*** Input data ***
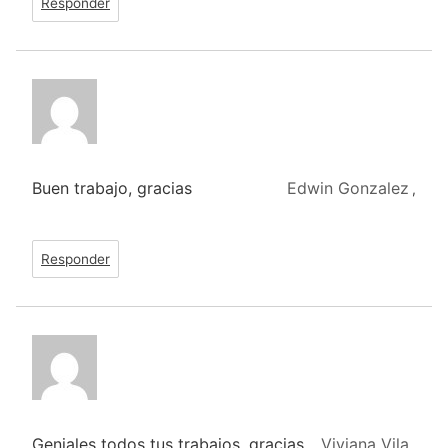
Responder
Buen trabajo, gracias
Edwin Gonzalez
,
Responder
Geniales todos tus trabajos, gracias.
Viviana Vila
,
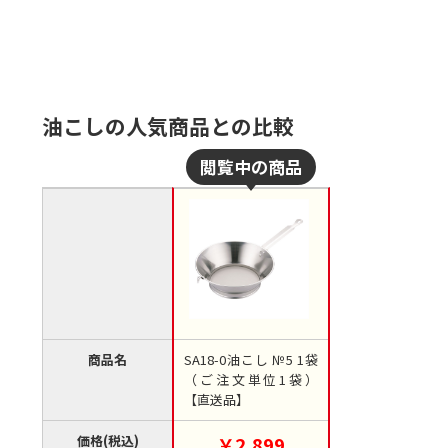
油こしの人気商品との比較
商品名
SA18-0油こし №5 1袋
（ご注文単位1袋）
【直送品】
価格(税込)
￥2,899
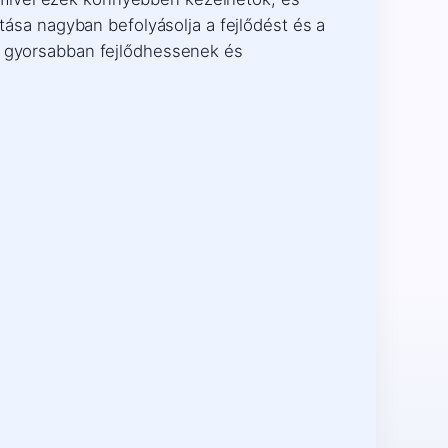
ztása nagyban befolyásolja a fejlődést és a
ók gyorsabban fejlődhessenek és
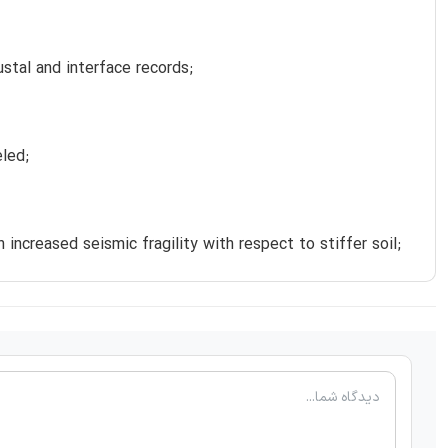
ustal and interface records;
eled;
increased seismic fragility with respect to stiffer soil;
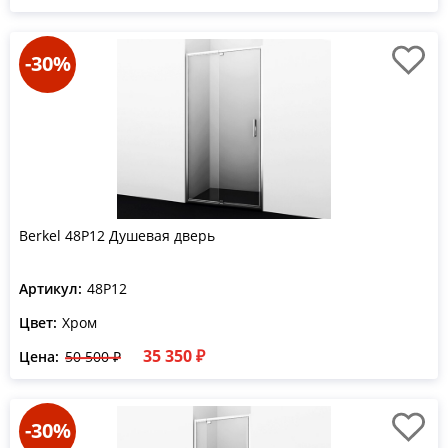
-30%
Berkel 48P12 Душевая дверь
Артикул:
48P12
Цвет:
Хром
35 350 ₽
Цена:
50 500 ₽
-30%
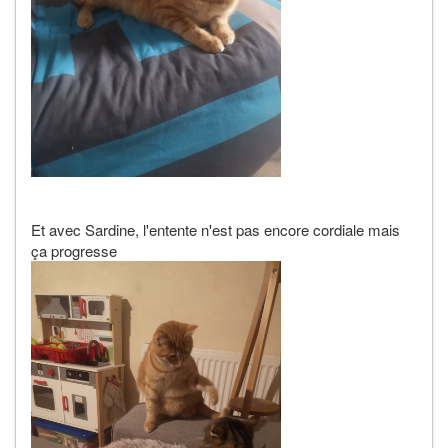
Et avec Sardine, l'entente n'est pas encore cordiale mais
ça progresse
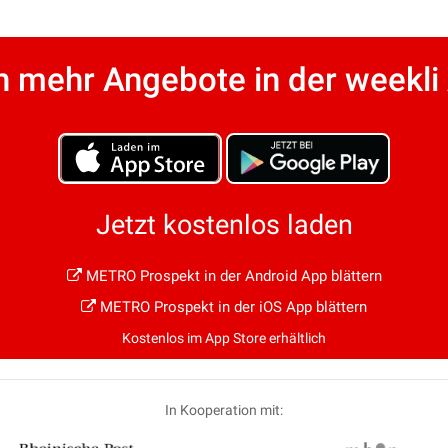
 mehr Angebote in der weekli
Jetzt kostenlos laden
METRO Prospekt in der Android App blättern
METRO Prospekt in der iOS App blättern
Kostenlos im App Store erhältlich
In Kooperation mit:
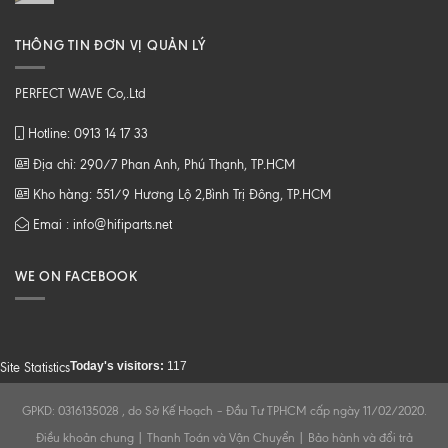
THÔNG TIN ĐƠN VỊ QUẢN LÝ
PERFECT WAVE Co,.Ltd
Hotline: 0913 14 17 33
Địa chỉ: 290/7 Phan Anh, Phú Thạnh, TP.HCM
Kho hàng: 551/9 Hương Lộ 2,Bình Trị Đông, TP.HCM
Emai : info@hifiparts.net
WE ON FACEBOOK
Today's visitors:
117
Site Statistics
GPKD: 0316135028 , do Sở Kế Hoạch – Đầu Tư TPHCM cấp ngày 11/02/2020.
Điều khoản chung
|
Thanh Toán và Vận Chuyển
|
Bảo hành và đổi trả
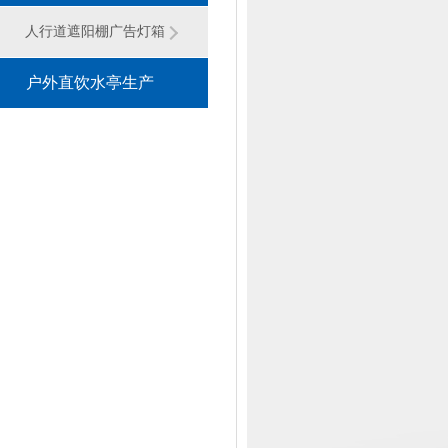
灯箱系列
人行道遮阳棚广告灯箱
户外直饮水亭生产
厂家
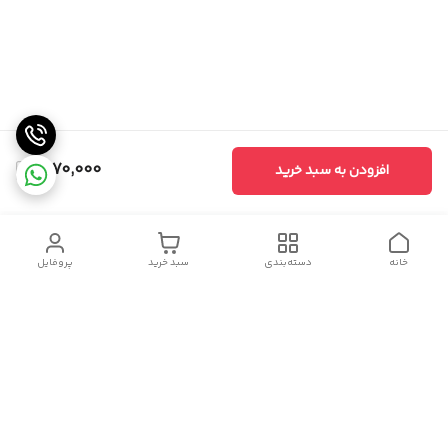
2,170,000
افزودن به سبد خرید
خانه
دسته‌بندی
سبد خرید
پروفایل
دسترسی سریع
سیاست حریم خصوصی
تماس با ما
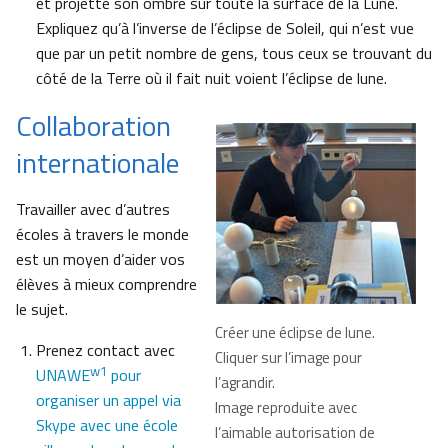
et projette son ombre sur toute la surface de la Lune.
Expliquez qu’à l’inverse de l’éclipse de Soleil, qui n’est vue
que par un petit nombre de gens, tous ceux se trouvant du
côté de la Terre où il fait nuit voient l’éclipse de lune.
Collaboration
internationale
Travailler avec d’autres
écoles à travers le monde
est un moyen d’aider vos
élèves à mieux comprendre
le sujet.
Créer une éclipse de lune.
Prenez contact avec
Cliquer sur l’image pour
w1
UNAWE
pour
l’agrandir.
organiser un appel via
Image reproduite avec
Skype avec une école
l’aimable autorisation de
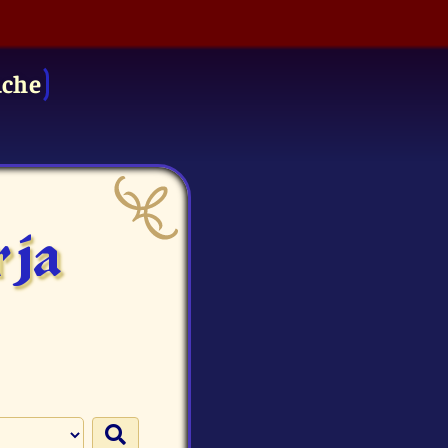
uche
rja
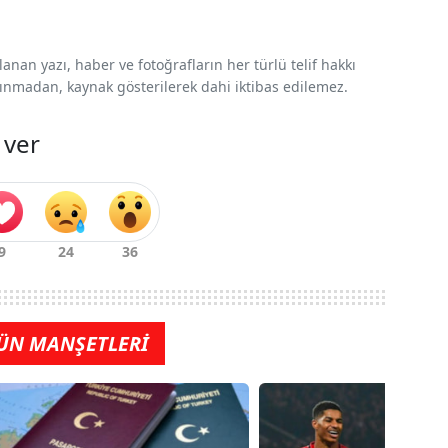
nan yazı, haber ve fotoğrafların her türlü telif hakkı
 alınmadan, kaynak gösterilerek dahi iktibas edilemez.
 ver
ÜN MANŞETLERİ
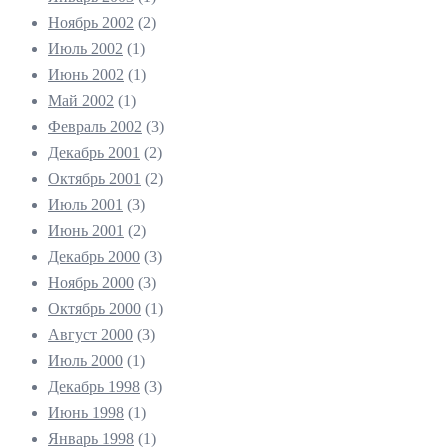
Ноябрь 2002
(2)
Июль 2002
(1)
Июнь 2002
(1)
Май 2002
(1)
Февраль 2002
(3)
Декабрь 2001
(2)
Октябрь 2001
(2)
Июль 2001
(3)
Июнь 2001
(2)
Декабрь 2000
(3)
Ноябрь 2000
(3)
Октябрь 2000
(1)
Август 2000
(3)
Июль 2000
(1)
Декабрь 1998
(3)
Июнь 1998
(1)
Январь 1998
(1)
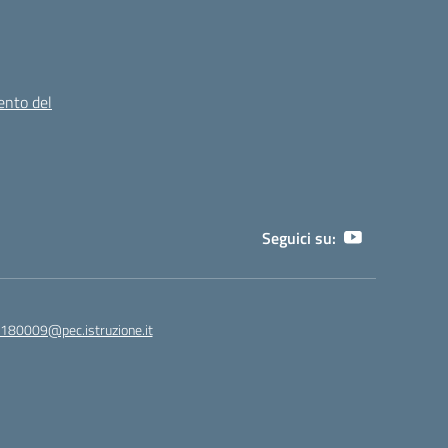
ento del
Seguici su:
180009@pec.istruzione.it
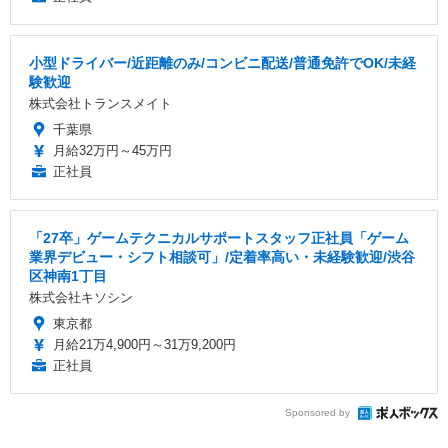
小型ドライバー/近距離のみ/コンビニ配送/普通免許でOK/未経
験歓迎
株式会社トランスメイト
千葉県
月給32万円～45万円
正社員
「27卒」ゲームテクニカルサポートスタッフ正社員「ゲーム
業界デビュー・シフト相談可」/定着率高い・未経験歓迎/渋谷
区神南1丁目
株式会社キソシン
東京都
月給21万4,900円～31万9,200円
正社員
Sponsored by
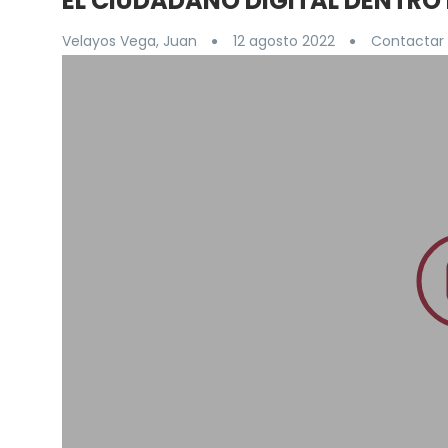
EL CIUDADANO DIGITAL DENTRO
Velayos Vega, Juan
12 agosto 2022
Contactar 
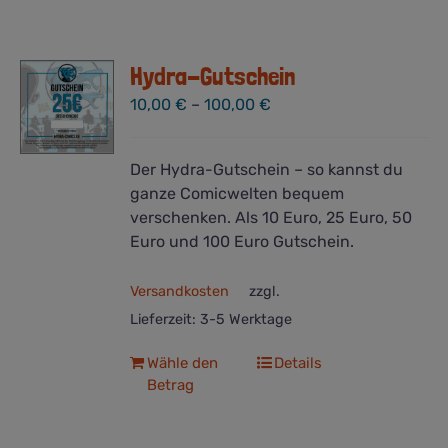
Hydra-Gutschein
10,00
€
–
100,00
€
Der Hydra-Gutschein – so kannst du
ganze Comicwelten bequem
verschenken. Als 10 Euro, 25 Euro, 50
Euro und 100 Euro Gutschein.
Versandkosten
zzgl.
Lieferzeit:
3-5 Werktage
Dieses
Wähle den
Details
Betrag
Produkt
weist
mehrere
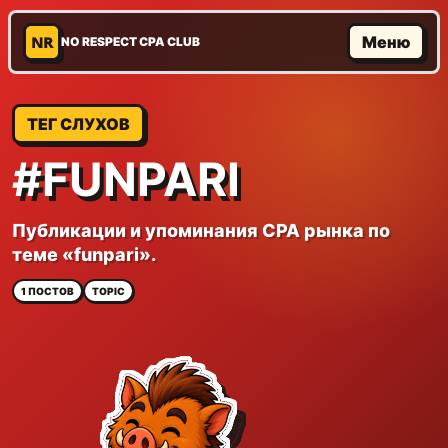
NR
Меню
NO RESPECT CPA CLUB
ТЕГ СЛУХОВ
#FUNPARI
Публикации и упоминания CPA рынка по
теме «funpari».
1 ПОСТОВ
TOPIC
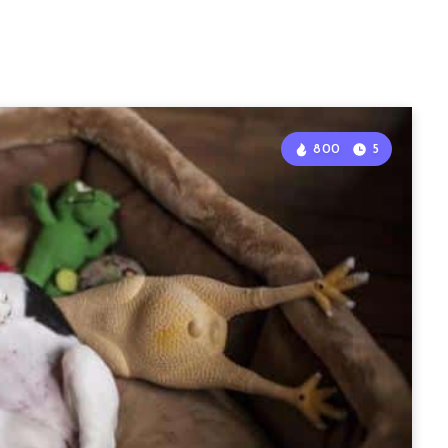
800
5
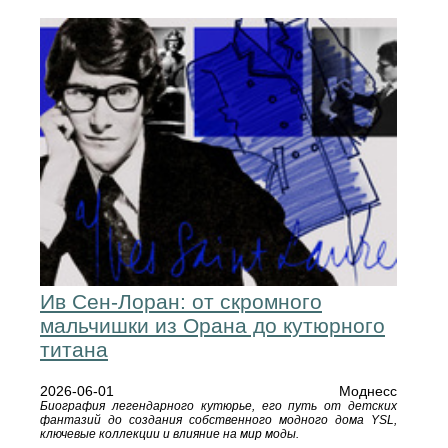
Ив Сен-Лоран: от скромного
мальчишки из Орана до кутюрного
титана
2026-06-01
Моднесс
Биография легендарного кутюрье, его путь от детских
фантазий до создания собственного модного дома YSL,
ключевые коллекции и влияние на мир моды.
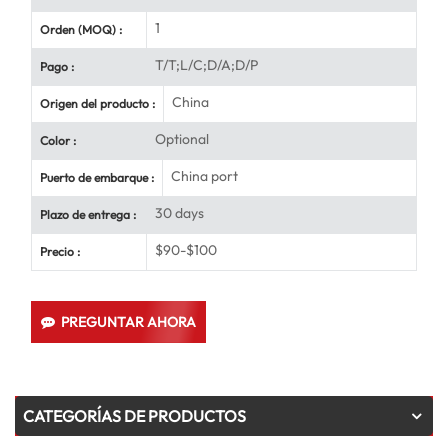
1
Orden (MOQ) :
T/T;L/C;D/A;D/P
Pago :
China
Origen del producto :
Optional
Color :
China port
Puerto de embarque :
30 days
Plazo de entrega :
$90-$100
Precio :
PREGUNTAR AHORA
CATEGORÍAS DE PRODUCTOS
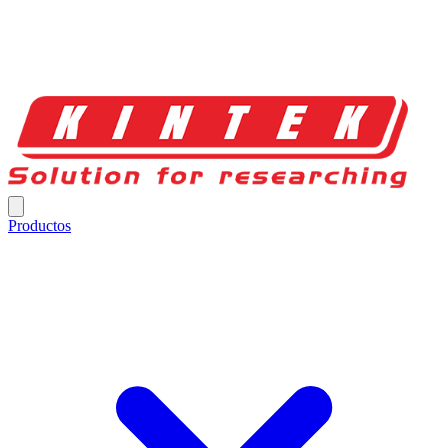
Productos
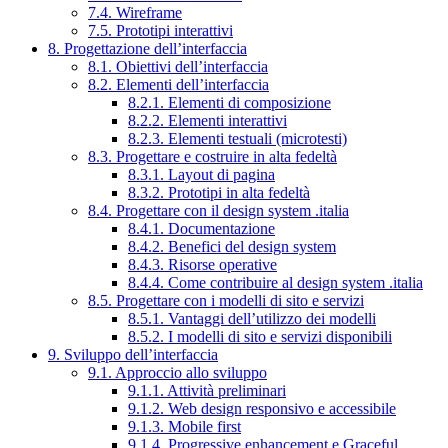
7.4. Wireframe
7.5. Prototipi interattivi
8. Progettazione dell’interfaccia
8.1. Obiettivi dell’interfaccia
8.2. Elementi dell’interfaccia
8.2.1. Elementi di composizione
8.2.2. Elementi interattivi
8.2.3. Elementi testuali (microtesti)
8.3. Progettare e costruire in alta fedeltà
8.3.1. Layout di pagina
8.3.2. Prototipi in alta fedeltà
8.4. Progettare con il design system .italia
8.4.1. Documentazione
8.4.2. Benefici del design system
8.4.3. Risorse operative
8.4.4. Come contribuire al design system .italia
8.5. Progettare con i modelli di sito e servizi
8.5.1. Vantaggi dell’utilizzo dei modelli
8.5.2. I modelli di sito e servizi disponibili
9. Sviluppo dell’interfaccia
9.1. Approccio allo sviluppo
9.1.1. Attività preliminari
9.1.2. Web design responsivo e accessibile
9.1.3. Mobile first
9.1.4. Progressive enhancement e Graceful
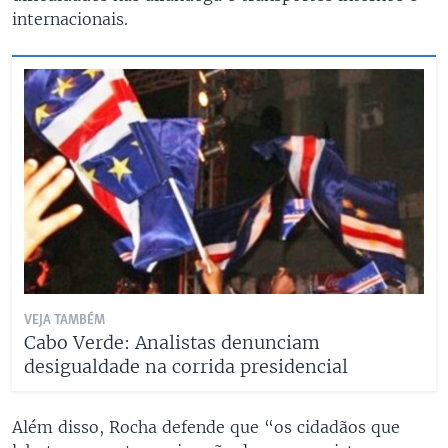
internacionais.
VEJA TAMBÉM
Cabo Verde: Analistas denunciam
desigualdade na corrida presidencial
Além disso, Rocha defende que “os cidadãos que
***
## Problem statement
Reproduce, word for word, the text read from every one of the records above, leaving the pictures out of your answer.

## Exercise result
Responder
Buen trabajo, gracias
Edwin Gonzalez
,
Responder
Geniales todos tus trabajos, gracias.
Viviana Vila
,
油こしの人気商品との比較
商品名
SA18-0油こし №5 1袋
（ご注文単位1袋）
【直送品】
価格(税込)
￥2,899
ztása nagyban befolyásolja a fejlődést és a
ók gyorsabban fejlődhessenek és
ustal and interface records;
eled;
increased seismic fragility with respect to stiffer soil;
-30%
Berkel 48P12 Душевая дверь
Артикул:
48P12
Цвет:
Хром
35 350 ₽
Цена:
50 500 ₽
-30%
Et avec Sardine, l'entente n'est pas encore cordiale mais
ça progresse
 mehr Angebote in der weekli
Jetzt kostenlos laden
METRO Prospekt in der Android App blättern
METRO Prospekt in der iOS App blättern
Kostenlos im App Store erhältlich
In Kooperation mit:
THÔNG TIN ĐƠN VỊ QUẢN LÝ
PERFECT WAVE Co,.Ltd
Hotline: 0913 14 17 33
Địa chỉ: 290/7 Phan Anh, Phú Thạnh, TP.HCM
Kho hàng: 551/9 Hương Lộ 2,Bình Trị Đông, TP.HCM
Emai : info@hifiparts.net
WE ON FACEBOOK
Today's visitors:
117
Site Statistics
GPKD: 0316135028 , do Sở Kế Hoạch – Đầu Tư TPHCM cấp ngày 11/02/2020.
Điều khoản chung
|
Thanh Toán và Vận Chuyển
|
Bảo hành và đổi trả
灯箱系列
人行道遮阳棚广告灯箱
户外直饮水亭生产
厂家
2,170,000
افزودن به سبد خرید
خانه
دسته‌بندی
سبد خرید
پروفایل
دسترسی سریع
سیاست حریم خصوصی
تماس با ما
et projette son ombre sur toute la surface de la Lune.
Expliquez qu’à l’inverse de l’éclipse de Soleil, qui n’est vue
que par un petit nombre de gens, tous ceux se trouvant du
côté de la Terre où il fait nuit voient l’éclipse de lune.
Collaboration
internationale
Travailler avec d’autres
écoles à travers le monde
est un moyen d’aider vos
élèves à mieux comprendre
le sujet.
Créer une éclipse de lune.
Prenez contact avec
Cliquer sur l’image pour
w1
UNAWE
pour
l’agrandir.
organiser un appel via
Image reproduite avec
Skype avec une école
l’aimable autorisation de
uche
rja
nan yazı, haber ve fotoğrafların her türlü telif hakkı
 alınmadan, kaynak gösterilerek dahi iktibas edilemez.
 ver
ÜN MANŞETLERİ
Ноябрь 2002
(2)
Июль 2002
(1)
Июнь 2002
(1)
Май 2002
(1)
Февраль 2002
(3)
Декабрь 2001
(2)
Октябрь 2001
(2)
Июль 2001
(3)
Июнь 2001
(2)
Декабрь 2000
(3)
Ноябрь 2000
(3)
Октябрь 2000
(1)
Август 2000
(3)
Июль 2000
(1)
Декабрь 1998
(3)
Июнь 1998
(1)
Январь 1998
(1)
ento del
Seguici su:
180009@pec.istruzione.it
小型ドライバー/近距離のみ/コンビニ配送/普通免許でOK/未経
験歓迎
株式会社トランスメイト
千葉県
月給32万円～45万円
正社員
「27卒」ゲームテクニカルサポートスタッフ正社員「ゲーム
業界デビュー・シフト相談可」/定着率高い・未経験歓迎/渋谷
区神南1丁目
株式会社キソシン
東京都
月給21万4,900円～31万9,200円
正社員
Sponsored by
EL CIUDADANO DIGITAL DENTRO
Velayos Vega, Juan
12 agosto 2022
Contactar 
Hydra-Gutschein
10,00
€
–
100,00
€
Der Hydra-Gutschein – so kannst du
ganze Comicwelten bequem
verschenken. Als 10 Euro, 25 Euro, 50
Euro und 100 Euro Gutschein.
Versandkosten
zzgl.
Lieferzeit:
3-5 Werktage
Dieses
Wähle den
Details
Betrag
Produkt
weist
mehrere
NR
Меню
NO RESPECT CPA CLUB
ТЕГ СЛУХОВ
#FUNPARI
Публикации и упоминания CPA рынка по
теме «funpari».
1 ПОСТОВ
TOPIC
800
5
Ив Сен-Лоран: от скромного
мальчишки из Орана до кутюрного
титана
2026-06-01
Моднесс
Биография легендарного кутюрье, его путь от детских
фантазий до создания собственного модного дома YSL,
ключевые коллекции и влияние на мир моды.
1
Orden (MOQ) :
T/T;L/C;D/A;D/P
Pago :
China
Origen del producto :
Optional
Color :
China port
Puerto de embarque :
30 days
Plazo de entrega :
$90-$100
Precio :
PREGUNTAR AHORA
CATEGORÍAS DE PRODUCTOS
Productos
7.4. Wireframe
7.5. Prototipi interattivi
8. Progettazione dell’interfaccia
8.1. Obiettivi dell’interfaccia
8.2. Elementi dell’interfaccia
8.2.1. Elementi di composizione
8.2.2. Elementi interattivi
8.2.3. Elementi testuali (microtesti)
8.3. Progettare e costruire in alta fedeltà
8.3.1. Layout di pagina
8.3.2. Prototipi in alta fedeltà
8.4. Progettare con il design system .italia
8.4.1. Documentazione
8.4.2. Benefici del design system
8.4.3. Risorse operative
8.4.4. Come contribuire al design system .italia
8.5. Progettare con i modelli di sito e servizi
8.5.1. Vantaggi dell’utilizzo dei modelli
8.5.2. I modelli di sito e servizi disponibili
9. Sviluppo dell’interfaccia
9.1. Approccio allo sviluppo
9.1.1. Attività preliminari
9.1.2. Web design responsivo e accessibile
9.1.3. Mobile first
9.1.4. Progressive enhancement e Graceful
internacionais.
VEJA TAMBÉM
Cabo Verde: Analistas denunciam
desigualdade na corrida presidencial
Além disso, Rocha defende que “os cidadãos que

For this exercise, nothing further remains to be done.